We passed on until we reached the rear guard, where I was put under charge of the hospital corps, and sent to my regiment. When the men saw me bringing in the colors, they cheered me, and I was able to tell them that the old flag had never touched the ground.7

For that conspicuous bravery, Carney earned the highest honor this country bestows on its military, the Congressional Medal of Honor. He was the first African American to earn it, though it took 37 years for the medal finally to be awarded to him.8

He wasn’t the last member of the U.S. Colored Troops to earn it; the 54th Massachusetts wasn’t the only USCT regiment to show courage and fortitude in making a distinct contribution to the Union victory in the Civil War.

All in spite of — or, you have to think, perhaps, at least in part, because of — the laws of the Confederacy.

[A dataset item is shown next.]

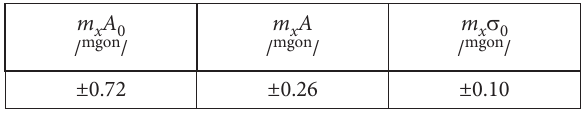
Table 11. Parameters for calculating the mean error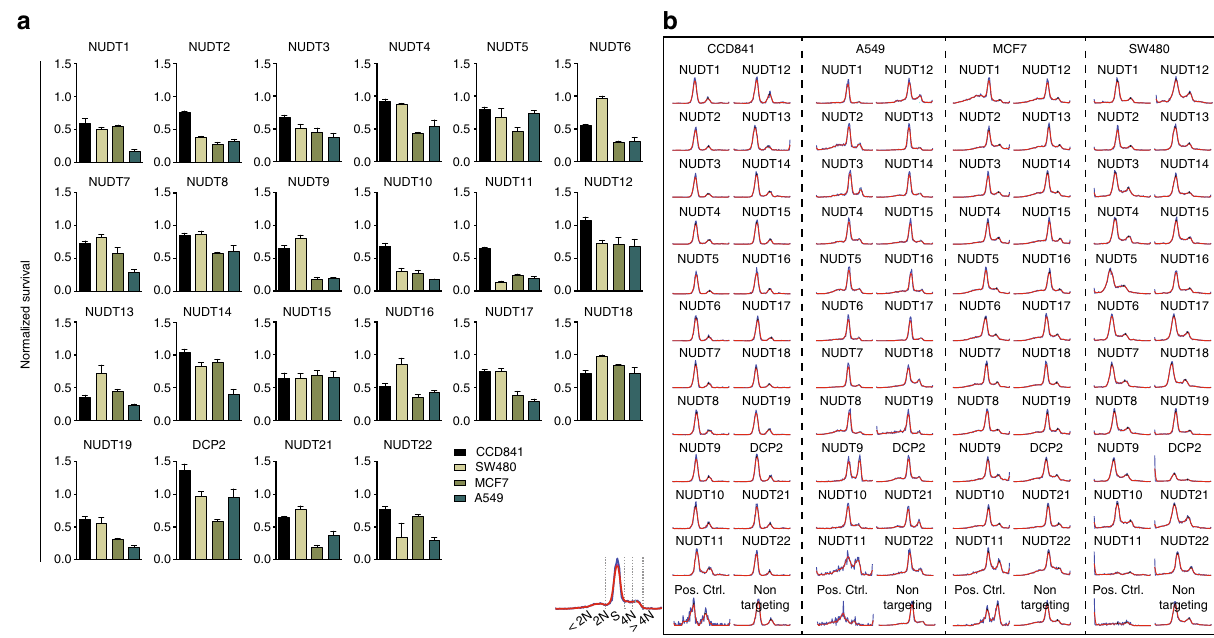
Fig. 4 Cell viability and cell cycle pro fi les upon single NUDIX depletion. a Survival of CCD841, A549, MCF7, and SW480 cells upon single depletion of the NUDIX enzymes using a pool of four siRNA sequences. The survival was measured by resazurin and normalised to the non-targeting siRNA control. b Cell cycle pro fi les upon single NUDIX knockdown in CCD841, A549, MCF7, and SW480 cells. The histograms were obtained by measuring the integrated intensity of the DNA counterstained with Hoechst and the signal was then processed using PopulationPro fi ler as described in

  1. Regimental Descriptive Book, Records of the Fifty-fourth Massachusetts Infantry Regiment (Colored), 1863-1865, entry for William Carney; digital image, ( : accessed 10 Feb 2012); citing National Archive microfilm publication M1659, roll 2.
  2. The 54th Massachusetts Infantry,” History Channel, (accessed 17 Jul 2013).
  3. §5, “Joint Resolution relative to the subject of retaliation” (1 May 1863), Journal of the Congress of the Confederate States of America, 1861-1865, vol. VI (Washington, D.C. : Government Printing Office, 1905), 487-488; digital images, Google Books ( : accessed 17 Jul 2013).
  4. Ibid., §7.
  5. Ibid.
  6. The 54th Massachusetts Infantry,” History Channel, (accessed 17 Jul 2013).
  7. Walter F. Beyer and Oscar F. Keydel, compilers, Deeds of Valor: How America’s Heroes Won the Medal of Honor (Detroit : Perrien-Keydel Co., 1901), 258-259; digital images, Google Books ( : accessed 17 Jul 2013).
  8. See Letter from William Carney to General Fred C. Ainsworth, 25 May 1900, acknowledging receipt of the medal; Record Group 94, Records of the Adjutant General’s Office, 1762 – 1984; National Archives, Washington, D.C.; digital image, ( : accessed 17 Jul 2013).